Par Johan Rivalland.
Vingt-quatre heures dans la vie d’une femme
Il s’agit de l’un des romans les plus connus de l’illustre auteur autrichien.
Une fois de plus, Stefan Zweig se révèle en maître de la psychologie. Il parvient à nous faire ressentir avec force les passions, doutes, troubles, confusions de ses personnages, toujours avec une très grande intensité.
Ici, on croirait une nouvelle fois avoir affaire à un roman écrit par une femme, tant il s’immisce dans la pensée profonde de son personnage féminin, en dévoilant toute la fragilité, la force morale et l’opiniâtreté.

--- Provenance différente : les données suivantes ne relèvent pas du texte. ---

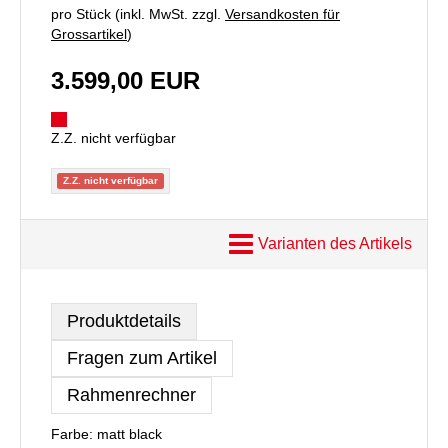
pro Stück (inkl. MwSt. zzgl.
Versandkosten für
Grossartikel
)
3.599,00 EUR
Z.Z. nicht verfügbar
Z.Z. nicht verfügbar
Varianten des Artikels
Produktdetails
Fragen zum Artikel
Rahmenrechner
Farbe: matt black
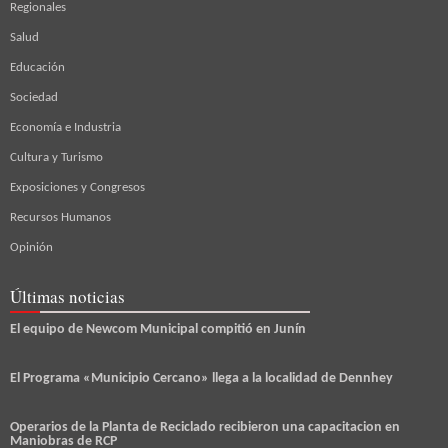
Regionales
Salud
Educación
Sociedad
Economía e Industria
Cultura y Turismo
Exposiciones y Congresos
Recursos Humanos
Opinión
Últimas noticias
El equipo de Newcom Municipal compitió en Junín
El Programa «Municipio Cercano» llega a la localidad de Dennhey
Operarios de la Planta de Reciclado recibieron una capacitacion en
Maniobras de RCP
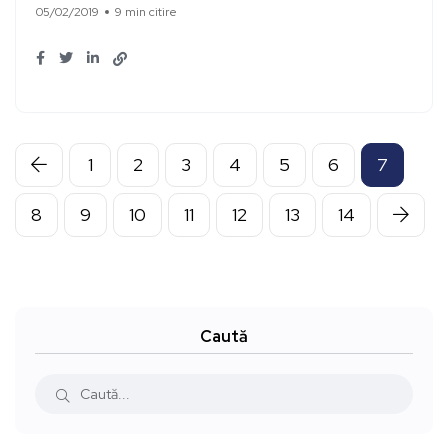
05/02/2019
9 min citire
1
2
3
4
5
6
7
8
9
10
11
12
13
14
Caută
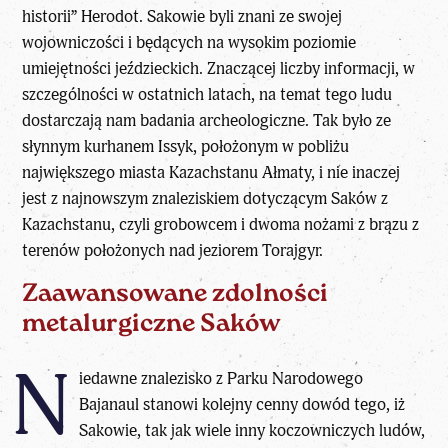
historii” Herodot. Sakowie byli znani ze swojej
wojowniczości i będących na
wysokim poziomie
umiejętności jeździeckich
. Znaczącej liczby informacji, w
szczególności w ostatnich latach, na temat tego ludu
dostarczają nam badania archeologiczne. Tak było ze
słynnym kurhanem Issyk, położonym w pobliżu
największego miasta Kazachstanu Ałmaty, i nie inaczej
jest z najnowszym znaleziskiem dotyczącym Saków z
Kazachstanu, czyli grobowcem i dwoma nożami z brązu z
terenów położonych nad jeziorem Torajgyr.
Zaawansowane zdolności
metalurgiczne Saków
N
iedawne znalezisko z Parku Narodowego
Bajanaul stanowi kolejny cenny dowód tego, iż
Sakowie, tak jak wiele inny koczowniczych ludów,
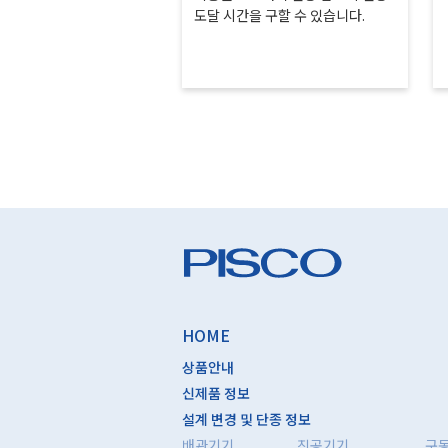
도달 시간을 구할 수 있습니다.
HOME
상품안내
신제품 정보
설계 변경 및 단종 정보
배관기기
진공기기
구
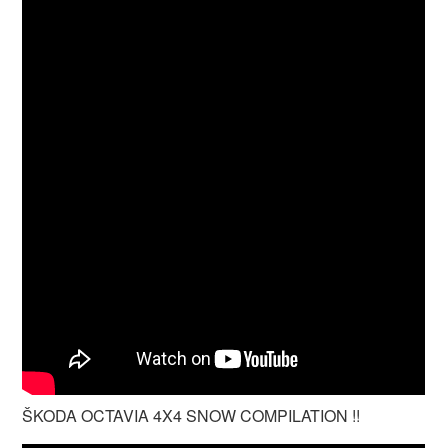
ŠKODA OCTAVIA 4X4 SNOW COMPILATION !!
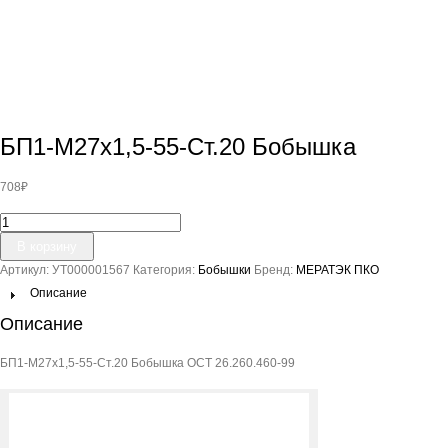
БП1-М27х1,5-55-Ст.20 Бобышка
708
₽
Количество
товара
В корзину
БП1-
Артикул:
УТ000001567
Категория:
Бобышки
Бренд:
МЕРАТЭК ПКО
М27х1,5-
55-
Описание
Ст.20
Описание
Бобышка
БП1-М27х1,5-55-Ст.20 Бобышка ОСТ 26.260.460-99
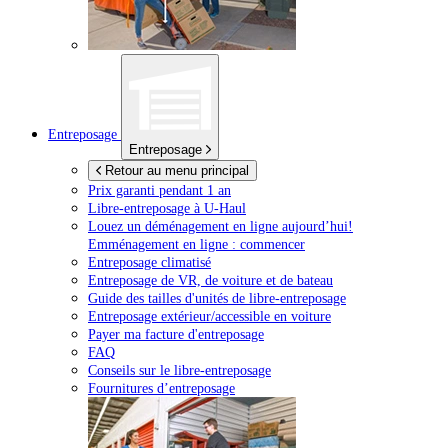
Entreposage
Entreposage
Retour au menu principal
Prix garanti pendant 1 an
Libre-entreposage à
U-Haul
Louez un déménagement en ligne aujourd’hui!
Emménagement en ligne : commencer
Entreposage climatisé
Entreposage de VR, de voiture et de bateau
Guide des tailles d'unités de libre-entreposage
Entreposage extérieur/accessible en voiture
Payer ma facture d'entreposage
FAQ
Conseils sur le libre-entreposage
Fournitures d’entreposage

L’histoire d’une passion foudroyante, dans l’univers des salles de jeux de Monte-Carlo. Une aventure folle et intense dont seul l’auteur parvient à nous transmettre l’intensité, au-delà de toute morale de bon aloi. Le cœur a ses raisons que la raison ne connaît point. La célèbre citation semble ici s’appliquer à merveille.
Une narration tout simplement étonnante. Et surtout, époustouflante.

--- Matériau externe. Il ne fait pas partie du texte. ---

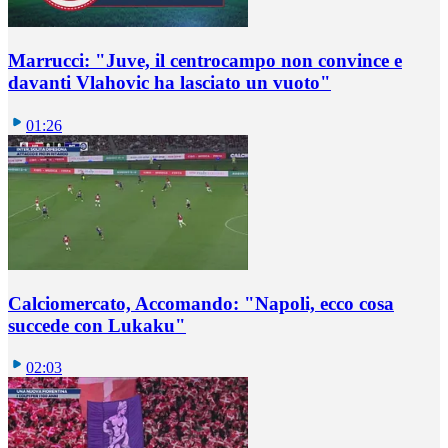
Marrucci: "Juve, il centrocampo non convince e
davanti Vlahovic ha lasciato un vuoto"
01:26
Calciomercato, Accomando: "Napoli, ecco cosa
succede con Lukaku"
02:03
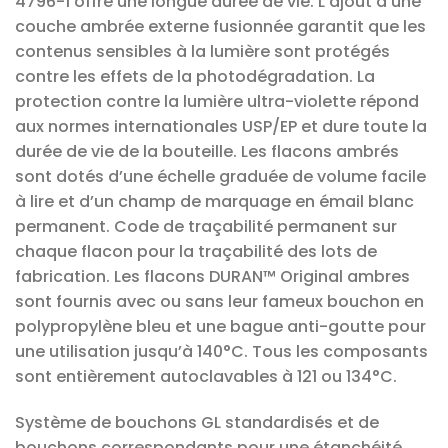
4796-1 offre une longue durée de vie. L’ajout d’une
couche ambrée externe fusionnée garantit que les
contenus sensibles à la lumière sont protégés
contre les effets de la photodégradation. La
protection contre la lumière ultra-violette répond
aux normes internationales USP/EP et dure toute la
durée de vie de la bouteille. Les flacons ambrés
sont dotés d’une échelle graduée de volume facile
à lire et d’un champ de marquage en émail blanc
permanent. Code de traçabilité permanent sur
chaque flacon pour la traçabilité des lots de
fabrication. Les flacons DURAN™ Original ambres
sont fournis avec ou sans leur fameux bouchon en
polypropylène bleu et une bague anti-goutte pour
une utilisation jusqu’à 140°C. Tous les composants
sont entièrement autoclavables à 121 ou 134°C.
Système de bouchons GL standardisés et de
bouchons correspondants pour une étanchéité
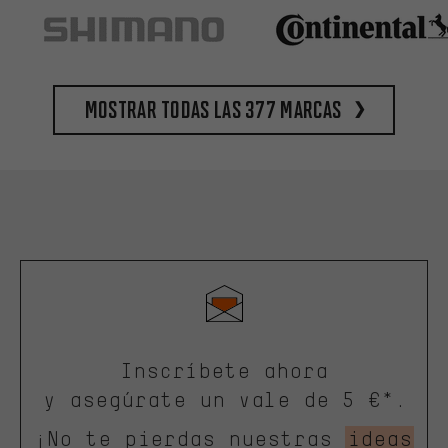
Mostrar todas las 377 marcas
Inscríbete ahora
y asegúrate un vale de 5 €*.
¡No te pierdas nuestras
ideas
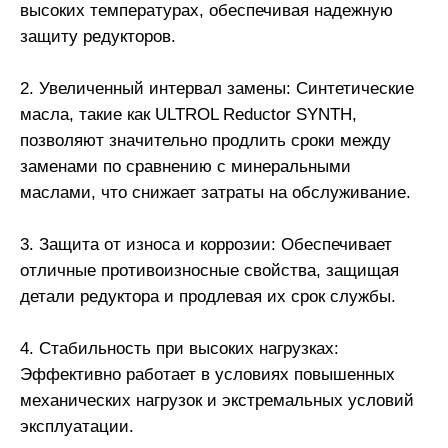
высоких температурах, обеспечивая надежную
защиту редукторов.
2. Увеличенный интервал замены: Синтетические
масла, такие как ULTROL Reductor SYNTH,
позволяют значительно продлить сроки между
заменами по сравнению с минеральными
маслами, что снижает затраты на обслуживание.
3. Защита от износа и коррозии: Обеспечивает
отличные противоизносные свойства, защищая
детали редуктора и продлевая их срок службы.
4. Стабильность при высоких нагрузках:
Эффективно работает в условиях повышенных
механических нагрузок и экстремальных условий
эксплуатации.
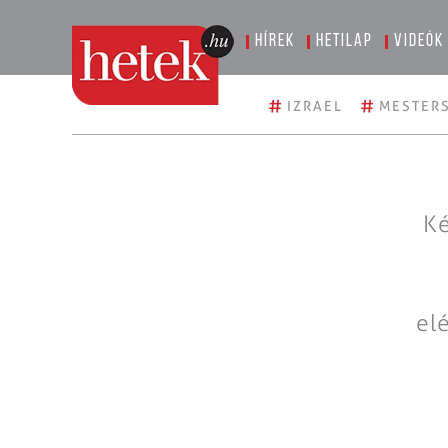
Hírek
Hetilap
Videók
#
#
IZRAEL
MESTERS
Ké
el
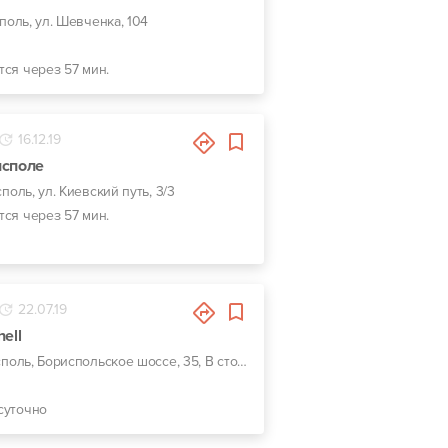
споль, ул. Шевченка, 104
тся через 57 мин.
16.12.19
исполе
споль, ул. Киевский путь, 3/3
тся через 57 мин.
22.07.19
ell
г. Борисполь, Бориспольское шоссе, 35, В сторону Киева, АЗС Шелл
суточно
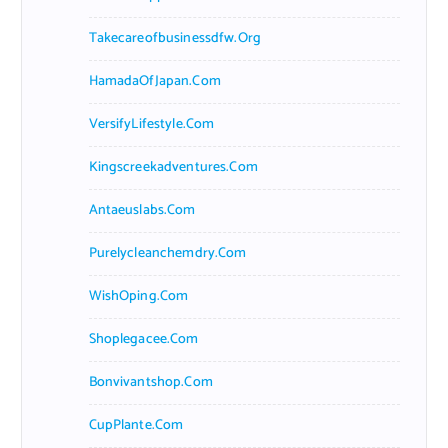
Takecareofbusinessdfw.org
HamadaOfJapan.com
VersifyLifestyle.com
Kingscreekadventures.com
Antaeuslabs.com
Purelycleanchemdry.com
WishOping.com
Shoplegacee.com
Bonvivantshop.com
CupPlante.com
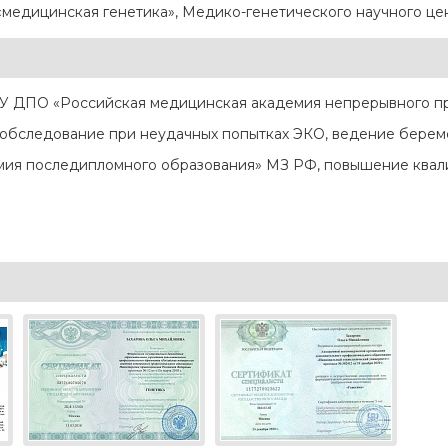
«медицинская генетика», Медико-генетического научного це
У ДПО «Российская медицинская академия непрерывного пр
 обследование при неудачных попытках ЭКО, ведение беремен
ия последипломного образования» МЗ РФ, повышение квал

Sans omettre la description fort subtile du personnage masculin, que l’on dirait tout droit sorti d’un roman de Dostoïevski.
Du grand art.
Vraiment un très grand auteur.
- Stefan Zweig, Vingt-quatre heures dans la vie d’une femme, Le livre de poche, 1992, 128 pages.
Légende d’une vie
Nous voici à présent plongés dans l’univers du théâtre (nous y reviendrons d’ailleurs dès le prochain volet). Pas a priori l’univers de prédilection de notre spécialiste du roman et surtout de la nouvelle, mais je dois dire qu’on ne ressort absolument pas déçu de cette lecture, bien au contraire une fois de plus plutôt admiratif.

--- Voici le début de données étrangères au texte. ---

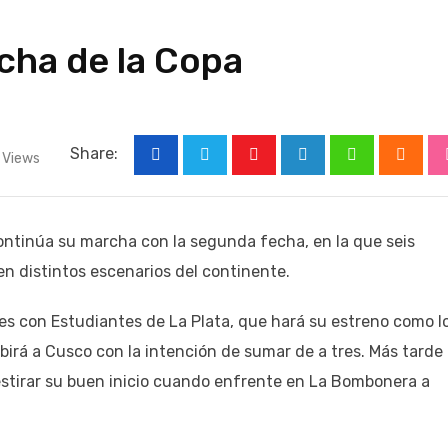
echa de la Copa
Share:
Views
Youtube
LinkedIn
Whatsapp
Cloud
ontinúa su marcha con la segunda fecha, en la que seis
en distintos escenarios del continente.
s con Estudiantes de La Plata, que hará su estreno como l
birá a Cusco con la intención de sumar de a tres. Más tarde
estirar su buen inicio cuando enfrente en La Bombonera a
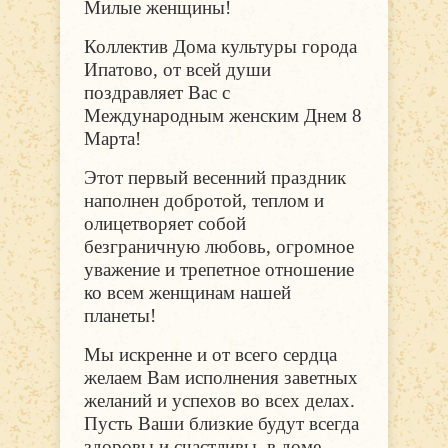
Милые женщины!
Коллектив Дома культуры города
Ипатово, от всей души
поздравляет Вас с
Международным женским Днем 8
Марта!
Этот первый весенний праздник
наполнен добротой, теплом и
олицетворяет собой
безграничную любовь, огромное
уважение и трепетное отношение
ко всем женщинам нашей
планеты!
Мы искренне и от всего сердца
желаем Вам исполнения заветных
желаний и успехов во всех делах.
Пусть Ваши близкие будут всегда
здоровы и счастливы, в доме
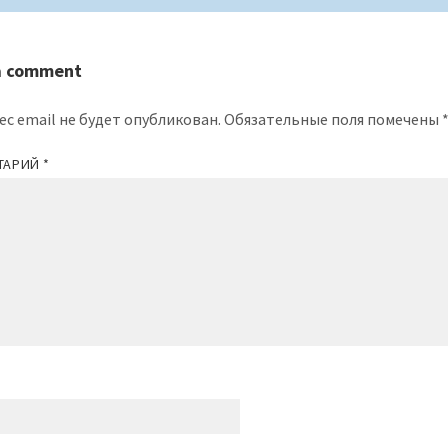
a comment
ес email не будет опубликован.
Обязательные поля помечены
ТАРИЙ
*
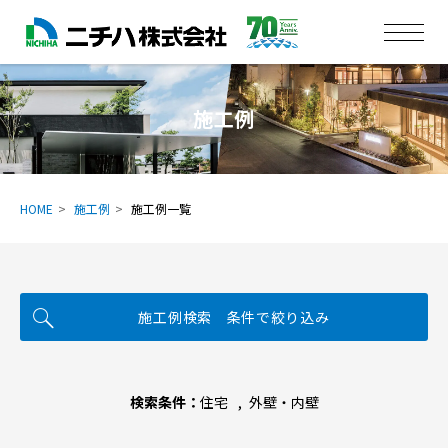
施工例
HOME
施工例
施工例一覧
施工例検索 条件で絞り込み
検索条件：
住宅
外壁・内壁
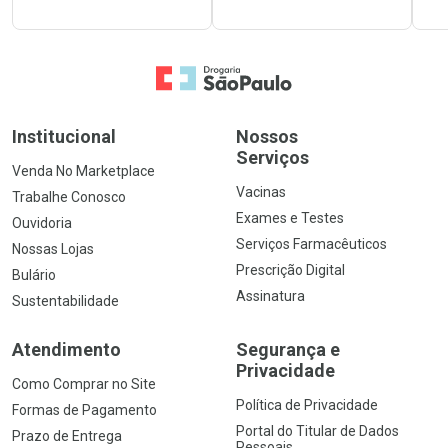
Ir para a Home
Institucional
Nossos
Serviços
Venda No Marketplace
Vacinas
Trabalhe Conosco
Exames e Testes
Ouvidoria
Serviços Farmacêuticos
Nossas Lojas
Prescrição Digital
Bulário
Assinatura
Sustentabilidade
Atendimento
Segurança e
Privacidade
Como Comprar no Site
Política de Privacidade
Formas de Pagamento
Portal do Titular de Dados
Prazo de Entrega
Pessoais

Maîtrisant parfaitement l’art du théâtre, Stefan Zweig parvient à y intégrer de très belle manière ce qui fait sa force, le sens de la psychologie profonde des personnages, l’expression pleine de ce que ces derniers peuvent ressentir sans qu’il soit évident de le faire émerger jusqu’à la conscience et moins encore de l’exprimer clairement.
Ici, l’histoire du fils d’un grand écrivain dont la vie semble avoir été celle d’une légende, ou comment faire face à la difficulté de succéder à un père dont tout concourt à montrer qu’il était irréprochable à tout point de vue et digne de l’admiration de tous.
Comment assumer les espoirs fondés sur lui, la comparaison inévitable que l’on fera de lui en référence à ce père parfait ? Comment supporter que l’on ne s’intéresse guère à lui pour lui-même mais toujours en évoquant immanquablement ce père disparu ? Comment résister à cette pression psychologique constante qui l’empêche d’avoir sa propre vie, de pouvoir se comporter en être libre puisque, quoiqu’il arrive, on le comparera inévitablement à ce père et on l’attendra forcément au tournant, espérant peut-être même sa chute, qui prouverait bien qu’il ne suffit pas d’être le fils de quelqu’un d’extraordinaire pour pouvoir prétendre rivaliser avec lui ?
Or, ce fils ne souhaite rien d’autre que de disposer de la paix intérieure, d’évoluer indépendamment de ce père qu’il a toujours admiré et en même temps peut-être d’une certaine manière haï à cause de ce poids qu’il lui fait involontairement subir.
À moins que ce père n’ait quelque faille dont personne n’a connaissance ou presque… Cela pourrait bien changer le cours des événements.
Une pièce de théâtre d’une parfaite maîtrise, passionnante, très réussie.
Du grand Zweig.
- Stefan Zweig, Légende d’une vie, Grasset, novembre 2011, 180 pages.